Already, before the pandemic, employees wanted more flexibility to balance work and personal life. However, we never imagined going five days overnight! However, the shock of the pandemic seems to want to make remote work the revelation for humans… while not so long ago it was a “survival” solution.
During this time, we talk about a difficult-to-manage mental load, about anxiety, and a level of stress so high that sometimes the mere thought of going to the office becomes an item that requires benevolent management.
Meanwhile, it is more and more about the feeling of loneliness and laziness that inhabits us. It’s a fact: More people are living alone (Canada has doubled in the past 35 years). The places we meet less and less frequently… Now, we think putting an active population, each on its own, in front of screens all week is a useful concept? You’ll tell me that social networking has replaced group outings and that the social fabric is now virtual. There is a bit of truth to that, but this convergence is… hypothetical. Our social life becomes a mirage.
Meanwhile, the cafés are filled with workers who need to get out of their homes in search of human warmth. I allow myself — as an entrepreneur, but also as an observer of the workplace — to question desperately the abandonment of being in the office for humans, inherently social beings, who need energy, exchanges and engagement in “realism” to fully thrive.

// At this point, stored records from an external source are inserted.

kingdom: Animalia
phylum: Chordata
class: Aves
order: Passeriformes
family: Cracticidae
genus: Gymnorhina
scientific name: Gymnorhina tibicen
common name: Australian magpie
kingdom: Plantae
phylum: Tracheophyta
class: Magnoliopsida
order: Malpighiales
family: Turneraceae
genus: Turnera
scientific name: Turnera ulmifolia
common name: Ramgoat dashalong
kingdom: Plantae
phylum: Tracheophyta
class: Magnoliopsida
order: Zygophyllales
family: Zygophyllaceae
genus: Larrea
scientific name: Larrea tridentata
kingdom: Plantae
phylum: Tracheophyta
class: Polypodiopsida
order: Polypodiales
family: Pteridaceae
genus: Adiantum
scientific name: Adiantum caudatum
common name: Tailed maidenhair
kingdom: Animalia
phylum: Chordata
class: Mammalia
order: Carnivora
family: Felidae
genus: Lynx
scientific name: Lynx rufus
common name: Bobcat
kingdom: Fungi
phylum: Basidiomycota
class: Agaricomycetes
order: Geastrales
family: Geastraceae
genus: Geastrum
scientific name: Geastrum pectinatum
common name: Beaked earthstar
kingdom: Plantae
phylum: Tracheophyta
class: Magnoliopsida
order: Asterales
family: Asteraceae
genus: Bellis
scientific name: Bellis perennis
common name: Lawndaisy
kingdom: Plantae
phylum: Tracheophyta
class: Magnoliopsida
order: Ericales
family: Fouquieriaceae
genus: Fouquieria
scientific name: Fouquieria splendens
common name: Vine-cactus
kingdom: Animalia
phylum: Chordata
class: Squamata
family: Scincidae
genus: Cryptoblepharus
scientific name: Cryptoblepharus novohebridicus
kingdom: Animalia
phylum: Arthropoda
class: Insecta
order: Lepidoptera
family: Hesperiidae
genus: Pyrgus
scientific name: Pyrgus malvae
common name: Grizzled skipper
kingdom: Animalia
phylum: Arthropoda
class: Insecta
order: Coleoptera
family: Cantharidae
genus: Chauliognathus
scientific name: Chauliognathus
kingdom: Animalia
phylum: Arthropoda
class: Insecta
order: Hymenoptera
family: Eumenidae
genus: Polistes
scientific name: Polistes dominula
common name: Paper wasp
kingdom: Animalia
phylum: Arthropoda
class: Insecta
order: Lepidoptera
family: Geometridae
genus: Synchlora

I would like to propose a concept that, since the dawn of time, has allowed human beings to pass through the vicissitudes of our history: kinship or physical and psychological closeness between people.
Could the office instead become a catalyst for well-being? A team working on a problem, together around a table, is a moment of social interaction, and a study has shown that the effect of stress decreases proportionally according to the level of proximity.
For years, we’ve been talking about collaborative, participatory, and benevolent leadership… And if all of this also chimes with the physical and psychological closeness of individuals? Let’s collectively ask ourselves the question: How do we foster a sense of belonging and show true inclusion of diversity when we are never together?
Companies have a responsibility to look after the mental health of their employees. Also, instead of viewing the days at the office as a burden, let’s make it a special time when we take care of our social health. Sometimes the best solution is the one that “tempts” us the least … As in playing sports: the beginning, the establishment of the routine, is always the most difficult step to take. Then, faced with the benefits, we wonder why we didn’t start sooner!
Instead of thinking of the office as an outdated concept, the enemy of man, let’s see it as a place of interactions for the benefit of proximity…for our mental and social health.